# EXERCISE PROMPT
What you return must match the records word for word, except that images are dropped.

--

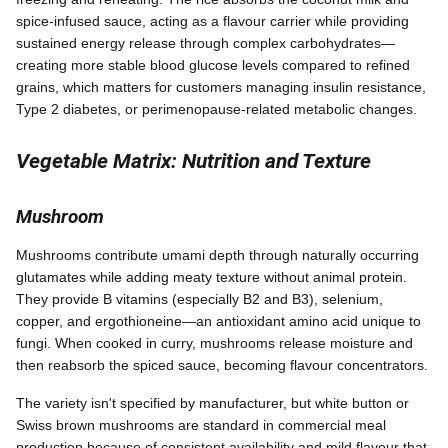
spice-infused sauce, acting as a flavour carrier while providing
sustained energy release through complex carbohydrates—
creating more stable blood glucose levels compared to refined
grains, which matters for customers managing insulin resistance,
Type 2 diabetes, or perimenopause-related metabolic changes.
Vegetable Matrix: Nutrition and Texture
Mushroom
Mushrooms contribute umami depth through naturally occurring
glutamates while adding meaty texture without animal protein.
They provide B vitamins (especially B2 and B3), selenium,
copper, and ergothioneine—an antioxidant amino acid unique to
fungi. When cooked in curry, mushrooms release moisture and
then reabsorb the spiced sauce, becoming flavour concentrators.
The variety isn't specified by manufacturer, but white button or
Swiss brown mushrooms are standard in commercial meal
production because of consistent availability and mild flavour that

--

# REPLY
spice-infused sauce, acting as a flavour carrier while providing
sustained energy release through complex carbohydrates—
creating more stable blood glucose levels compared to refined
grains, which matters for customers managing insulin resistance,
Type 2 diabetes, or perimenopause-related metabolic changes.
Vegetable Matrix: Nutrition and Texture
Mushroom
Mushrooms contribute umami depth through naturally occurring
glutamates while adding meaty texture without animal protein.
They provide B vitamins (especially B2 and B3), selenium,
copper, and ergothioneine—an antioxidant amino acid unique to
fungi. When cooked in curry, mushrooms release moisture and
then reabsorb the spiced sauce, becoming flavour concentrators.
The variety isn't specified by manufacturer, but white button or
Swiss brown mushrooms are standard in commercial meal
production because of consistent availability and mild flavour that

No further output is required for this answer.